App Inventor was used in the summer program BAYCAT–The Bay View- Hunters Point Center for Arts and Technology in San Francisco.  In just a few weeks, these students learned the basics of app building and created a game. One is a fashion app where you can drag clothes into a virtual closet. Another lets you grab for dollars before the police officer snatches you. Another lets you skateboard while boulders fall from the sky, while two others are fun soccer games. The students learned some complex programming, with if-else blocks, timer events, and the like, and they also had to work with Photoshop and other tools to build their user interfaces. Impressive work!

Congrats to the students and to their wonderful volunteer instructor, USF grad student Roderick Lisam.

Google: The Time is Ripe to Flood Schools with Android Devices

I just gave an App Inventor workshop at the CS4HS seminar at the University of Illinois in Chicago– 30 high school teachers from the Chicago area were hosted by UIC professor Dale Reed and sponsored by Google.

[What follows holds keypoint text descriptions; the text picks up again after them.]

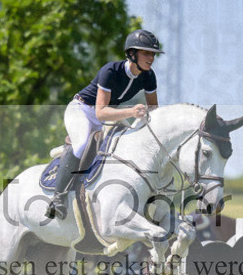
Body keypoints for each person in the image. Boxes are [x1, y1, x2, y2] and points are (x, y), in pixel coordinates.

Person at [46, 29, 164, 219]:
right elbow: (100, 113)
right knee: (83, 144)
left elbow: (154, 109)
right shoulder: (111, 70)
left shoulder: (149, 76)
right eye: (146, 53)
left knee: (124, 146)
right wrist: (133, 112)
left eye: (153, 54)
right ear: (132, 54)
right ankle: (57, 199)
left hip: (110, 114)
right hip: (82, 110)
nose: (151, 58)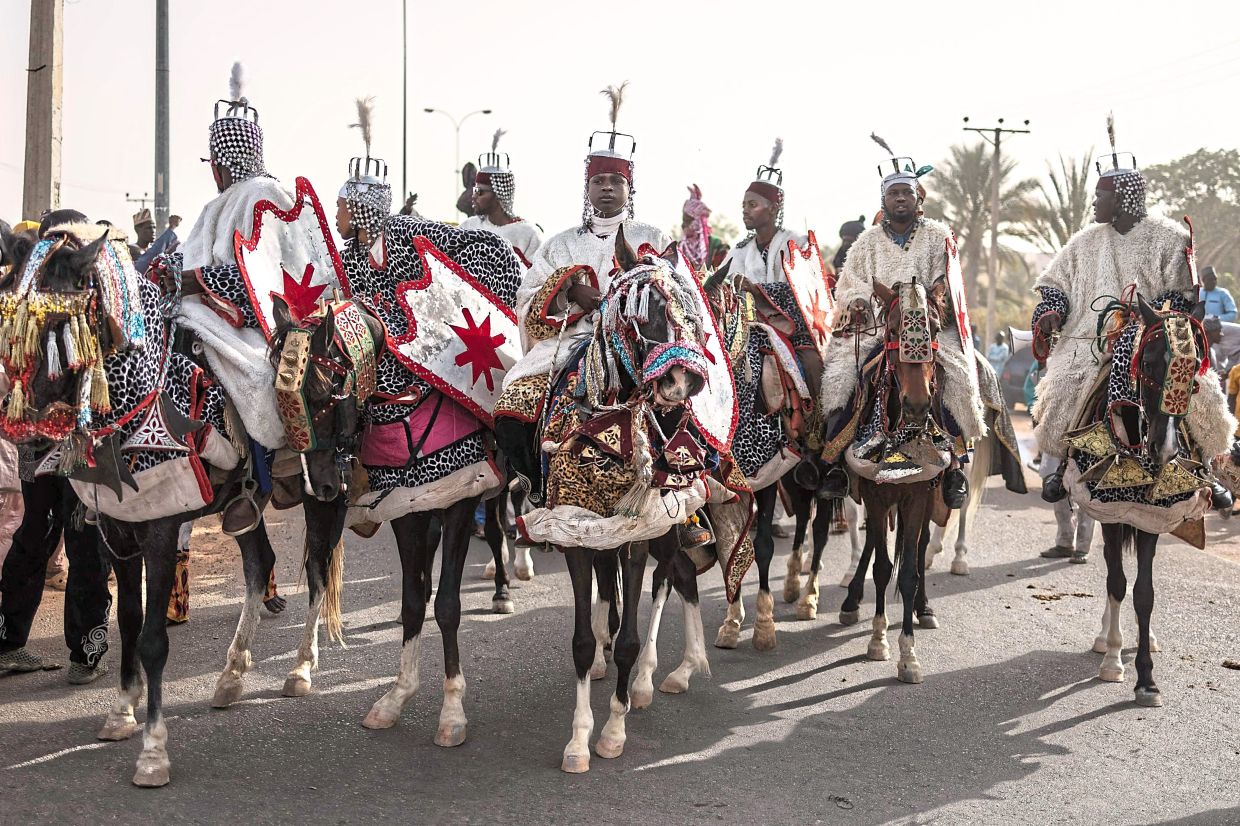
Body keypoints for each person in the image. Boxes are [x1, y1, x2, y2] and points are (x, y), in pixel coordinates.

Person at [1033, 128, 1236, 508]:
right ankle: (1060, 464)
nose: (1095, 203)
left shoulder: (1170, 237)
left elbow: (1185, 294)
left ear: (1122, 200)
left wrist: (1152, 317)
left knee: (1202, 386)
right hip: (1090, 339)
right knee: (1061, 384)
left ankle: (1208, 467)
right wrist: (1051, 310)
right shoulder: (1085, 241)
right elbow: (1054, 283)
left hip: (1158, 332)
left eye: (1100, 196)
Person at [494, 82, 670, 505]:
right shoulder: (560, 244)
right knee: (511, 406)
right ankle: (536, 487)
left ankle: (685, 503)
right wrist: (570, 290)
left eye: (615, 181)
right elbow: (528, 297)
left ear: (629, 188)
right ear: (587, 188)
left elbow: (673, 294)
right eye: (599, 181)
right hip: (571, 343)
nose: (606, 188)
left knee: (682, 408)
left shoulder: (653, 236)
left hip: (642, 346)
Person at [818, 154, 985, 507]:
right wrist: (861, 300)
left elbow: (948, 279)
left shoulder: (939, 236)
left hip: (931, 326)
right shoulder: (866, 242)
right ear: (884, 200)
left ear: (918, 199)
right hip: (880, 327)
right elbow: (848, 285)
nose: (900, 199)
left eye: (906, 193)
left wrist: (932, 296)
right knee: (839, 375)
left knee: (960, 376)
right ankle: (833, 462)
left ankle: (955, 462)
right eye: (893, 194)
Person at [0, 210, 114, 684]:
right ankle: (82, 653)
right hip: (74, 436)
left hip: (51, 436)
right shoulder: (95, 285)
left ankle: (12, 642)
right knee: (77, 533)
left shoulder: (25, 288)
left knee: (43, 532)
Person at [460, 130, 543, 266]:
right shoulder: (469, 226)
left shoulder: (528, 233)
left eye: (480, 192)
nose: (473, 197)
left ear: (499, 195)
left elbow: (536, 278)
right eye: (474, 190)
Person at [680, 184, 729, 273]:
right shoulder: (679, 247)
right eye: (683, 220)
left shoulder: (718, 247)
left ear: (700, 222)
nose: (684, 225)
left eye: (688, 220)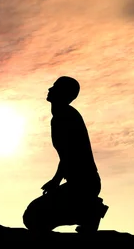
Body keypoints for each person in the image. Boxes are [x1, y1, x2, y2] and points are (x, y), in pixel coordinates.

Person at [23, 76, 109, 233]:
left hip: (84, 185)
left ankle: (90, 211)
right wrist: (56, 181)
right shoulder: (60, 117)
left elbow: (70, 154)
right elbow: (66, 155)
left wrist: (56, 181)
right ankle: (88, 210)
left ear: (65, 94)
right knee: (33, 218)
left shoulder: (67, 117)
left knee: (33, 217)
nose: (50, 89)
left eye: (55, 87)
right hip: (78, 184)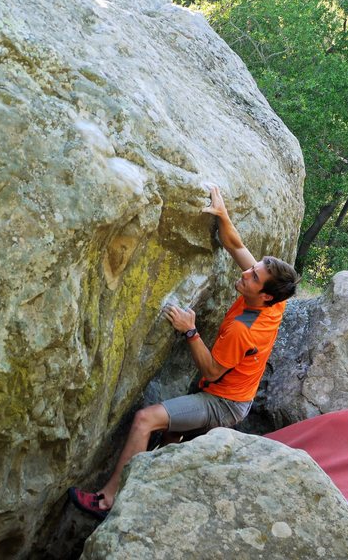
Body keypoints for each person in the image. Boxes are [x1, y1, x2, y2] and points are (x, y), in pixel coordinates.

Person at [68, 185, 299, 519]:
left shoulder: (244, 330)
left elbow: (212, 372)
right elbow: (235, 245)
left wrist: (190, 330)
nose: (246, 273)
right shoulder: (272, 301)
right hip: (233, 393)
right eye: (253, 269)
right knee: (171, 435)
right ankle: (150, 488)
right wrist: (222, 214)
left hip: (224, 403)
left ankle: (108, 500)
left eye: (253, 276)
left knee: (146, 420)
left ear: (264, 295)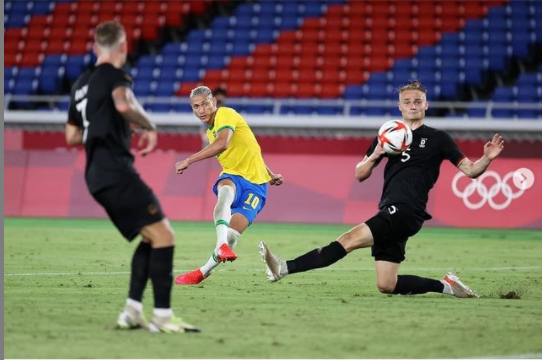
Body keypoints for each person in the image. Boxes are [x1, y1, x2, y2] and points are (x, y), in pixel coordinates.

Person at [260, 80, 504, 298]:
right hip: (389, 208)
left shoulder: (438, 138)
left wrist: (487, 158)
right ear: (399, 106)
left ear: (426, 105)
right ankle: (447, 286)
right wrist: (377, 152)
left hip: (408, 209)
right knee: (387, 284)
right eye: (407, 101)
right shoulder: (387, 136)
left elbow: (471, 171)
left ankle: (285, 267)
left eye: (418, 101)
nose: (412, 105)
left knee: (348, 239)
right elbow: (360, 175)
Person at [65, 21, 200, 333]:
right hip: (115, 170)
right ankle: (164, 317)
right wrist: (148, 124)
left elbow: (72, 135)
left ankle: (132, 312)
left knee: (151, 236)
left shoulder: (81, 83)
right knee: (165, 235)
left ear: (95, 46)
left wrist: (102, 127)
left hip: (95, 173)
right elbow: (124, 102)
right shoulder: (114, 76)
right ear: (123, 47)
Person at [174, 85, 284, 285]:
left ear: (214, 102)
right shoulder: (210, 132)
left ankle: (203, 270)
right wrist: (271, 173)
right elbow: (250, 148)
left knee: (233, 235)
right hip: (234, 176)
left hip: (256, 187)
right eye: (196, 106)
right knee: (225, 191)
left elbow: (223, 143)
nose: (201, 110)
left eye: (205, 104)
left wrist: (188, 160)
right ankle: (220, 246)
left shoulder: (225, 114)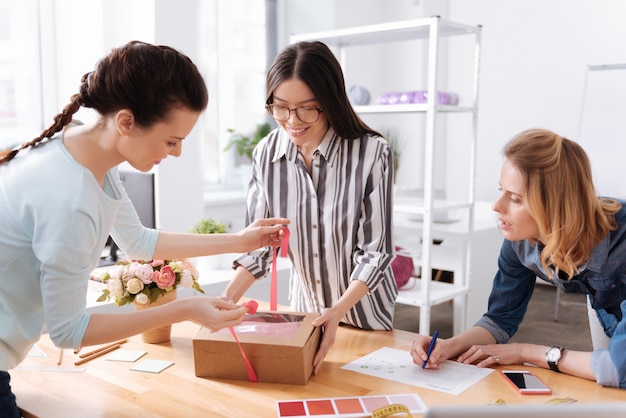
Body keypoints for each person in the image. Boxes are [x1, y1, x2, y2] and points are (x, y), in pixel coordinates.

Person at [0, 40, 289, 416]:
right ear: (126, 122)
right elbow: (68, 332)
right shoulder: (71, 201)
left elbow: (138, 242)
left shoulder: (82, 151)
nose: (177, 153)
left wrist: (239, 241)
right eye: (171, 141)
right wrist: (182, 309)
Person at [221, 40, 398, 375]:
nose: (292, 120)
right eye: (281, 107)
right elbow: (259, 245)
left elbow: (376, 252)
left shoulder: (372, 153)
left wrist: (338, 310)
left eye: (307, 108)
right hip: (304, 317)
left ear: (330, 102)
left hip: (363, 315)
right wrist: (224, 302)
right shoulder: (266, 154)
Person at [411, 128, 626, 389]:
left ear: (554, 205)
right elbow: (499, 320)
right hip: (607, 304)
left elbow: (616, 368)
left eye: (514, 198)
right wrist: (448, 345)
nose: (496, 206)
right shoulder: (519, 241)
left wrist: (525, 352)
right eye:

One thing I learned is that the kids of Chicago are in good hands, at least the ones lucky enough to learn from these  teachers.

The other thing I learned is that App Inventor is striking a chord with high school teachers. Many have been teaching Java, at least for Advance Placement (AP) courses and they know how few students thrive with that as a beginning language. They see how visual blocks languages like App Inventor and Scratch can work for a much larger subset of the population. They also see the potential for App Inventor to leverage the students’ intense fascination with the tiny computing devices they carry around  in their pockets.

The BIG QUESTION, however, the first one I hear from every high school and university teacher, is

WHERE CAN I GET SOME PHONES?

How can I teach App Inventor if only a few of my students have Android devices?

One answer is that you can develop apps without a phone, using the Android emulator that comes with the free App Inventor software.  If you can scrape together a few phones for your class, or leverage those that your students bring, the emulator-based solution is workable and one I encourage teachers to take.

But there is a much better solution, one with much broader implications, but one which would require some great vision by the folks at Google and perhaps a T-Mobile.  The solution involves giving every student who signs up for  a high school Computing 1 course a device –phone or tablet.  Let them live with it and program it as part of their life. The number of citizens with the ability to create technology would explode explode! The students will learn what software is, they’ll learn problem-solving and logic, and they’ll learn entrepreneurship– how to formulate ideas and create things of use to society.

We’re not talking incremental change, but historical– and at a time when everyone from the Labor Bureau to the White House has identified a need for more programming-savvy citizens.

Why Google? Couldn’t it be some other deep-pocketed organization?

Yes, but right at this moment in history Google has a motive that can make it work. This scheme can win them the multi-billion dollar battle between Android and the iPhone. App Inventor only works for Android and there’s not yet an iPhone equivalent that is even close. This will change, soon, but App Inventor has the momentum, and so does Android in terms of casual “end-user” programming of mobile devices. Partner with a service-provider like T-Mobile, give the high school students a free device and a semester or two of free service, and suddenly you’ve got thousands of young new clients buying Android devices and service for the next 80 years.